So, in Freudenberg/Wran parlance, that’s a Gettysburg. But what about a Chatham? Freudenberg points out that, at the time of Whitlam’s speech, many of the suburbs in Sydney, Melbourne and Brisbane were un-sewered. So his speech-making would veer from grand proclamations that ‘it’s time’ right through to quotidian promises to fix suburban sewerage systems. He admits that ‘Whitlam was pilloried for it.’ Still, he had the last laugh. His shrewd interweaving of the mundane and very real with the lofty and abstract clearly resonated with voters: as Freudenberg asks the viewer with a sparkle in his eye, ‘Which was more interesting to people?’
Yet, of all the Freudenberg speeches featured in it, The Scribe spends most of its time on Hawke’s oration on the seventy-fifth anniversary of the landing at Gallipoli. Watching the speech now, you get a sense of the seriousness with which Hawke treated the occasion. Writing from a twenty-first-century perspective, academic Marilyn Lake has argued that there has been a marked shift in Australia’s relationship with Anzac Day:
New narratives about our troops fighting for ‘freedom and democracy’ and ‘a nation forged in battle’ began to be promoted by federal government departments.
Anzac Day thus appropriated an imperial war and re-cast it as a story of national independence to be taught to new generations of school children.[3]Marilyn Lake, ‘Beyond Anzac: What Really Shaped Our Nation?’, Pursuit, 23 April 2018, <https://pursuit.unimelb.edu.au/articles/beyond-anzac-what-really-shaped-our-nation>, accessed 21 February 2019.

### Input for this task
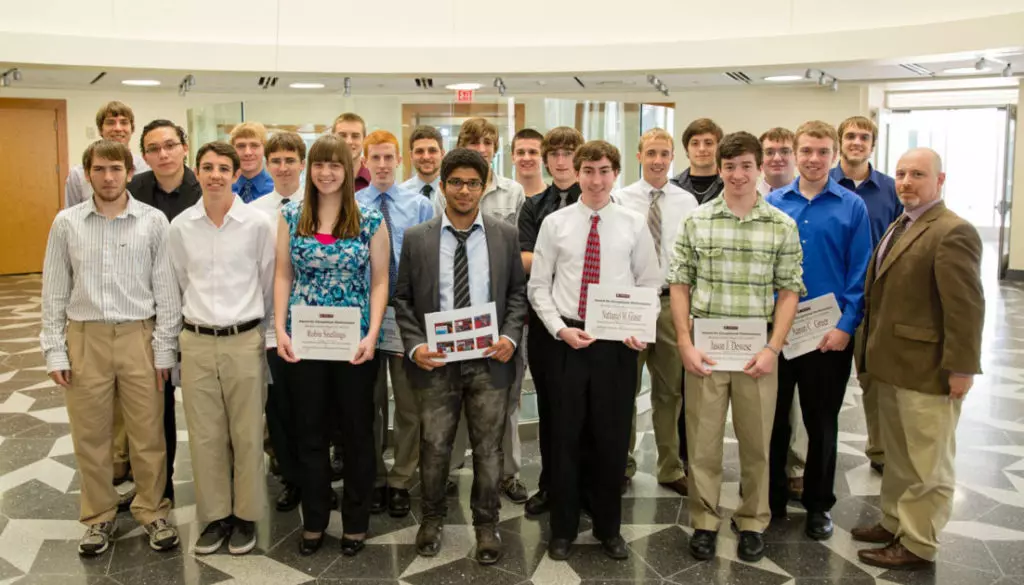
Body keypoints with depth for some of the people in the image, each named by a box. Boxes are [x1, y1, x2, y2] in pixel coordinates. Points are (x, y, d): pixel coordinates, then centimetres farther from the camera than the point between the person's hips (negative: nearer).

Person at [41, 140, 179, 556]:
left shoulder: (153, 221, -3)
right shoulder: (66, 223, 1)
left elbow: (166, 289, -1)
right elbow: (54, 291, 5)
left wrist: (164, 348, -4)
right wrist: (54, 350, 0)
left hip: (138, 337, -1)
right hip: (85, 338, 1)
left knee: (147, 434, 7)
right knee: (90, 436, 11)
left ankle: (153, 512, 25)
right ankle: (99, 517, 28)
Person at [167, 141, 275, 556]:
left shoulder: (258, 223, -5)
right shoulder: (180, 226, 2)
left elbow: (269, 284, 3)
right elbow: (181, 284, 13)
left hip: (245, 340, -2)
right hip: (196, 341, 2)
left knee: (247, 434, 6)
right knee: (205, 435, 9)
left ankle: (246, 515, 22)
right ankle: (215, 515, 24)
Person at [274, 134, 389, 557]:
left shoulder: (371, 220, -2)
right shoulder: (291, 216, 4)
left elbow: (380, 281, -1)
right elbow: (283, 276, 5)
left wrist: (372, 334, -11)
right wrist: (280, 328, -4)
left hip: (354, 340, -1)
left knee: (357, 431, 9)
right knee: (310, 432, 11)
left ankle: (356, 522, 25)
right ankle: (313, 522, 26)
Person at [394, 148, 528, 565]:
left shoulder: (505, 235, 3)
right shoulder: (417, 238, 2)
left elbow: (518, 292, 5)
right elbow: (402, 299, 3)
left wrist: (510, 336, -10)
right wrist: (415, 346, -10)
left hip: (489, 360, 0)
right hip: (437, 361, 0)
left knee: (488, 447, 10)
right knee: (434, 447, 10)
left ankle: (486, 524, 28)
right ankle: (432, 519, 32)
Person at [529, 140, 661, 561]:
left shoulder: (634, 224, 2)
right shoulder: (555, 223, 1)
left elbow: (650, 284, 4)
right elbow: (538, 286, 2)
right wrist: (560, 328, -11)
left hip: (619, 341, 0)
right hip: (568, 340, 0)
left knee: (613, 438, 9)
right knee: (566, 436, 8)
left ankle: (609, 527, 29)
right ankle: (563, 529, 26)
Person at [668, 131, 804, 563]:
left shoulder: (782, 226, 1)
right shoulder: (696, 221, 1)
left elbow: (789, 291, 2)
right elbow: (679, 284, 3)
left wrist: (773, 348, -7)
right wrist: (685, 344, -5)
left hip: (757, 349, 0)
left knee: (757, 441, 10)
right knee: (702, 439, 8)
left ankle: (752, 522, 29)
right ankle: (704, 522, 24)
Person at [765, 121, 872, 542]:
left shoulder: (852, 207, -2)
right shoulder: (772, 203, 2)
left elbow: (859, 273, -4)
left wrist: (846, 326, -12)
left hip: (828, 331, -1)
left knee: (821, 422, 11)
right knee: (772, 417, 10)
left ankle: (819, 505, 27)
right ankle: (770, 498, 25)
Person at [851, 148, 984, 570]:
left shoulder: (953, 232, -15)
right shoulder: (898, 227, 14)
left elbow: (966, 307, -19)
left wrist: (961, 368, -19)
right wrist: (873, 351, 14)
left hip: (926, 372, -9)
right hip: (892, 366, 9)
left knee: (927, 464, 5)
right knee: (898, 456, 20)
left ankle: (918, 546, 17)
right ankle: (894, 523, 34)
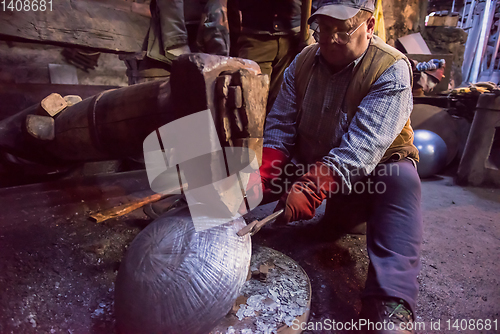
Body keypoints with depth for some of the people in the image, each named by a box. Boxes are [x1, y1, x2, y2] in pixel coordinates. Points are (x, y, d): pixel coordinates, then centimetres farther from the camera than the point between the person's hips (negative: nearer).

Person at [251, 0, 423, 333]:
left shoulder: (392, 69, -16)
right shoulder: (304, 61, 0)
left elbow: (363, 146, -29)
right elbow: (280, 125, -6)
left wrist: (313, 186, -43)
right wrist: (264, 175, -22)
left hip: (372, 170, -5)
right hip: (310, 166, 6)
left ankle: (389, 307, -44)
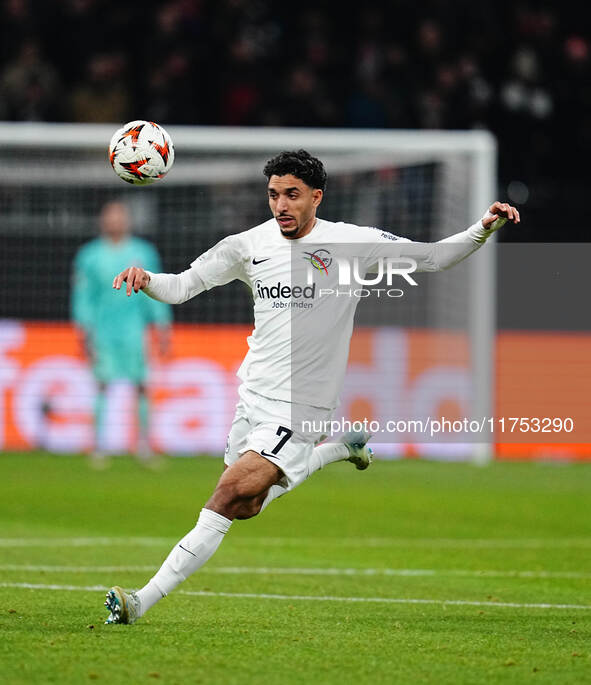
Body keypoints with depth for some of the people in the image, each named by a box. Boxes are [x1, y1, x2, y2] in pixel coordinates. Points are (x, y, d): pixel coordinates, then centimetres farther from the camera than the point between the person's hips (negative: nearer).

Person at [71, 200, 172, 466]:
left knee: (140, 384, -2)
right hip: (102, 327, -1)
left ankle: (143, 440, 8)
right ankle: (98, 445, -3)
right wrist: (83, 328, -3)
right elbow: (82, 295, 5)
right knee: (103, 383, -5)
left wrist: (163, 325, 8)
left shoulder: (143, 253, 9)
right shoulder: (90, 256, 5)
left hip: (134, 327, 1)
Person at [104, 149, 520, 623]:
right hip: (252, 394, 6)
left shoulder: (353, 243, -7)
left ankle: (143, 602, -17)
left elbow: (434, 258, 0)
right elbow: (181, 287, 4)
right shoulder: (249, 245, 1)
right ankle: (339, 447, 38)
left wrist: (484, 228, -15)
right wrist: (145, 279, -17)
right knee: (245, 508, 16)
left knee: (232, 493, -18)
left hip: (299, 406, -6)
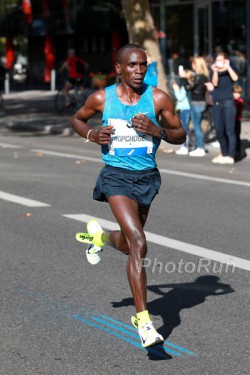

### Exercise tasks
**A.** Turn the stretch of the records that opens with the line containing "right elbow: (54, 291, 5)" and closes with the line containing "right knee: (434, 447, 10)", both included, into a Markdown table with the columns Row and Keypoint line. Leave out blank lines.
**B.** Please carry on the passage about Freudenberg's speechwriting from where it stops.

### Activity answers
**A.**
| Row | Keypoint line |
|---|---|
| 1 | right elbow: (54, 291, 5) |
| 2 | left wrist: (164, 348, -4) |
| 3 | right wrist: (54, 350, 0) |
| 4 | left hip: (138, 337, -1) |
| 5 | right hip: (85, 338, 1) |
| 6 | left knee: (147, 434, 7) |
| 7 | right knee: (90, 436, 11) |
| 8 | left ankle: (153, 512, 25) |
| 9 | right ankle: (99, 517, 28) |
| 10 | Person at [167, 141, 275, 556]: |
| 11 | left shoulder: (258, 223, -5) |
| 12 | right shoulder: (180, 226, 2) |
| 13 | left elbow: (269, 284, 3) |
| 14 | right elbow: (181, 284, 13) |
| 15 | left hip: (245, 340, -2) |
| 16 | right hip: (196, 341, 2) |
| 17 | left knee: (247, 434, 6) |
| 18 | right knee: (205, 435, 9) |
| 19 | left ankle: (246, 515, 22) |
| 20 | right ankle: (215, 515, 24) |
| 21 | Person at [274, 134, 389, 557]: |
| 22 | left shoulder: (371, 220, -2) |
| 23 | right shoulder: (291, 216, 4) |
| 24 | left elbow: (380, 281, -1) |
| 25 | right elbow: (283, 276, 5) |
| 26 | left wrist: (372, 334, -11) |
| 27 | right wrist: (280, 328, -4) |
| 28 | left hip: (354, 340, -1) |
| 29 | left knee: (357, 431, 9) |
| 30 | right knee: (310, 432, 11) |
| 31 | left ankle: (356, 522, 25) |
| 32 | right ankle: (313, 522, 26) |
| 33 | Person at [394, 148, 528, 565]: |
| 34 | left shoulder: (505, 235, 3) |
| 35 | right shoulder: (417, 238, 2) |
| 36 | left elbow: (518, 292, 5) |
| 37 | right elbow: (402, 299, 3) |
| 38 | left wrist: (510, 336, -10) |
| 39 | right wrist: (415, 346, -10) |
| 40 | left hip: (489, 360, 0) |
| 41 | right hip: (437, 361, 0) |
| 42 | left knee: (488, 447, 10) |
| 43 | right knee: (434, 447, 10) |

**B.**
By choosing to focus on this speech, Cullen presents a powerful example of speechwriting’s ability to influence our national sense of ourselves. That this is also noticeably different from the contemporary idea of Anzac Day suggests that this power is impermanent.
‘None of us come here to glorify war,’a visibly emotional Hawke begins, in the archival footage presented.
For us, no place on Earth more grimly symbolises the waste and the futility of war, this scene of carnage in a campaign which failed. It is not in the waste of war that Australians find the meaning of Gallipoli, then or now.
‘That was a remarkable speech,’ Hawke reminisces, citing the occasion as the most moving experience he had as prime minister – a statement that’s clearly reinforced by his emotional delivery in the archival footage shown. In a telling moment of bathos, Cullen cuts from this footage to Freudenberg reading the script for the speech. His reaction? ‘Yeah, it’s not bad.’ He then attributes its power to the fact that he borrowed heavily from Shakespeare, before eventually conceding that it was the ‘nearest [he] could come – like, a thousand miles away – from Gettysburg’.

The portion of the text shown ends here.